The sample volume for each sample was 6 L.

- Treatment of exhaust air: The exhaust air was filtered and conducted into the exhaust air of the building.
- Temperature, humidity, pressure in air chamber: 21.4 °C, 25.2% humidity. Lower amount of exhaust air, which was adjusted by means of a separate exhaust air system, achieved a positive pressure inside the exposure system. This ensured that the mixture of test substance and air was not diluted with laboratory air in the breathing zones of the animals

TEST ATMOSPHERE
- Brief description of analytical method used: Preweighed filters were placed into the filtration equipment (MN 85/90 BF (d = 47 mm)). By means of the vacuum pump metered volumes of the dust were drawn through the filter. For each sample the dust concentration in mg/L was calculated from the difference between the preweight of the filter and the weight of the filter after sampling, with reference to the sample volume of the inhalation atmospheres. Mean and standard deviation were calculated for the concentration from the results of the individual measurements. The concentration was corrected for the amount of additive used. Samples were taken every hour from a total sample volume of 6L air.

- Samples taken from breathing zone: yes

VEHICLE
- Composition of vehicle (if applicable): To improve the flowability, 1 % AEROSIL® 200 was added to the test substance. In addition 1% AEROSIL® R 972 was added as an antihydroscopic agent.


TEST ATMOSPHERE
- Particle size distribution: See figure

Sample MMAD (µm) Geometrical standard deviation
1 4.4 3.3
2 2.8 2.3


CLASS METHOD (if applicable)
- Rationale for the selection of the starting concentration: The limit dose was chosen because the substance was found to be non-toxic in all available toxicity studies.

Analytical verification of test atmosphere concentrations:

yes

Remarks:

Gravimetric measurement

Duration of exposure:

4 h

Concentrations:

4.651 mg/L +/- 0.581 (measured; >5 mg/L nominal)

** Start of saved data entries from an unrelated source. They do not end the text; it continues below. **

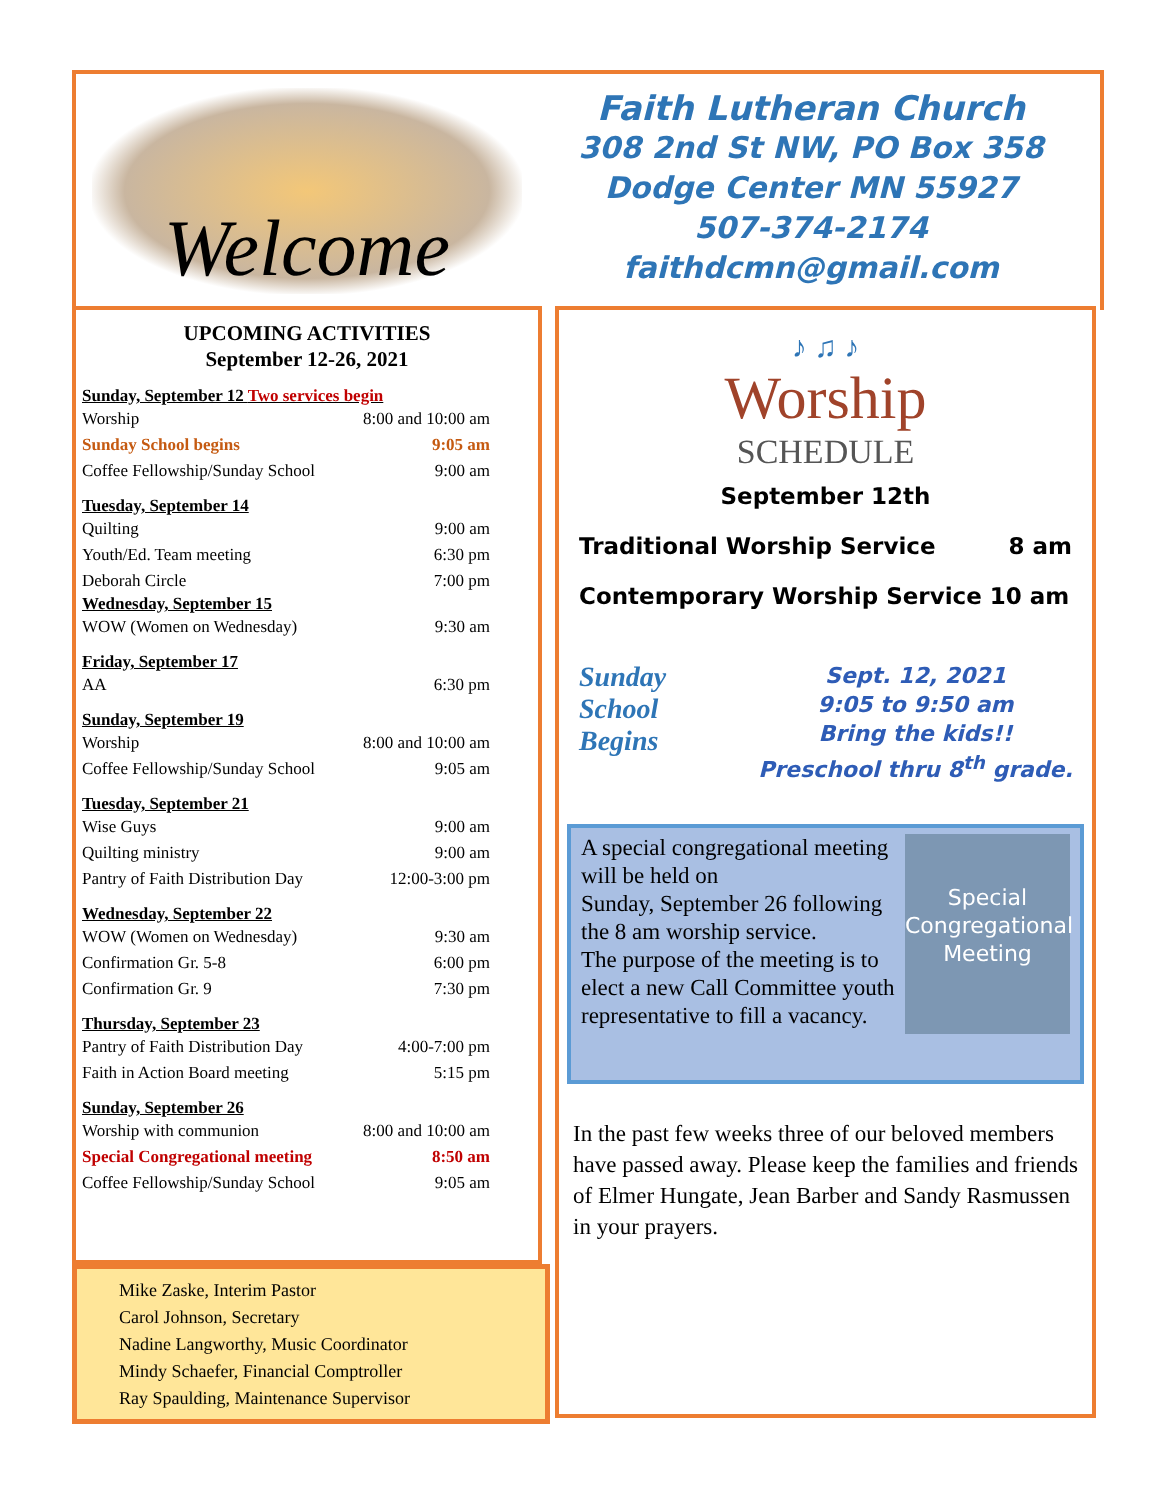Welcome
Faith Lutheran Church
308 2nd St NW, PO Box 358
Dodge Center MN 55927
507-374-2174
faithdcmn@gmail.com
UPCOMING ACTIVITIES
September 12-26, 2021
Sunday, September 12 Two services begin
Worship 8:00 and 10:00 am
Sunday School begins 9:05 am
Coffee Fellowship/Sunday School 9:00 am
Tuesday, September 14
Quilting 9:00 am
Youth/Ed. Team meeting 6:30 pm
Deborah Circle 7:00 pm
Wednesday, September 15
WOW (Women on Wednesday) 9:30 am
Friday, September 17
AA 6:30 pm
Sunday, September 19
Worship 8:00 and 10:00 am
Coffee Fellowship/Sunday School 9:05 am
Tuesday, September 21
Wise Guys 9:00 am
Quilting ministry 9:00 am
Pantry of Faith Distribution Day 12:00-3:00 pm
Wednesday, September 22
WOW (Women on Wednesday) 9:30 am
Confirmation Gr. 5-8 6:00 pm
Confirmation Gr. 9 7:30 pm
Thursday, September 23
Pantry of Faith Distribution Day 4:00-7:00 pm
Faith in Action Board meeting 5:15 pm
Sunday, September 26
Worship with communion 8:00 and 10:00 am
Special Congregational meeting 8:50 am
Coffee Fellowship/Sunday School 9:05 am
Mike Zaske, Interim Pastor
Carol Johnson, Secretary
Nadine Langworthy, Music Coordinator
Mindy Schaefer, Financial Comptroller
Ray Spaulding, Maintenance Supervisor
♪ ♫ ♪
Worship
SCHEDULE
September 12th
Traditional Worship Service 8 am
Contemporary Worship Service 10 am
Sunday
School
Begins
Sept. 12, 2021
9:05 to 9:50 am
Bring the kids!!
Preschool thru 8<sup>th</sup> grade.
Special Congregational Meeting
A special congregational meeting will be held on
Sunday, September 26 following the 8 am worship service.
The purpose of the meeting is to elect a new Call Committee youth representative to fill a vacancy.
In the past few weeks three of our beloved members have passed away. Please keep the families and friends of Elmer Hungate, Jean Barber and Sandy Rasmussen in your prayers.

No. of animals per sex per dose:

5

Control animals:

no

Details on study design:

- Duration of observation period following administration: 14 days
- Frequency of observations and weighing: Individual body weights once during the acclimatization period, shortly before exposure (day 0) and at least on days 1, 3 and 7, and before the sacrifice of the animals at the end of the observation period. Detailed clinical observations were recorded for each animal separately several times during exposure and at least once daily on the pre-exposure day and during the observation period.
- Necropsy of survivors performed: yes
- Other examinations performed: clinical signs, body weight

Statistics:

not required

Results and discussion

Effect levelsopen allclose all

Mortality:

none

Clinical signs:

other: See table 1

Body weight:

The mean body weights of the animals decreased during the first post exposure observation day and increased from study day 3 onward.

Gross pathology:

No adverse findings were observed.

Any other information on results incl. tables

Table 1: Clinical signs

Test group (4.651 mg/L)	Male animals	Female animals
Fur, yellow discolored	d6 - d14	d5 – d14
Fur, substance contaminated	d0 – d11	d0 – d4
Respiration, intermittent	d0 – d1	d0 – d4
Respiration, labored	h2 – h4	h2 – h4
Piloerection	d0 – d7	d0 – d5

Table 2: Concentration in the test chamber

time point of sampling	measured concentration
1h	4.06
2h	4.246
3h	5.101
4h	5.196
Mean	4.6508
Mean (rounded)	4.651
Standard deviation of the mean	0.581

Applicant's summary and conclusion

Interpretation of results:

GHS criteria not met

Conclusions:

No mortality was observed in rats exposed to a dust at a measured concentration of 4.651 mg/L for 4hours.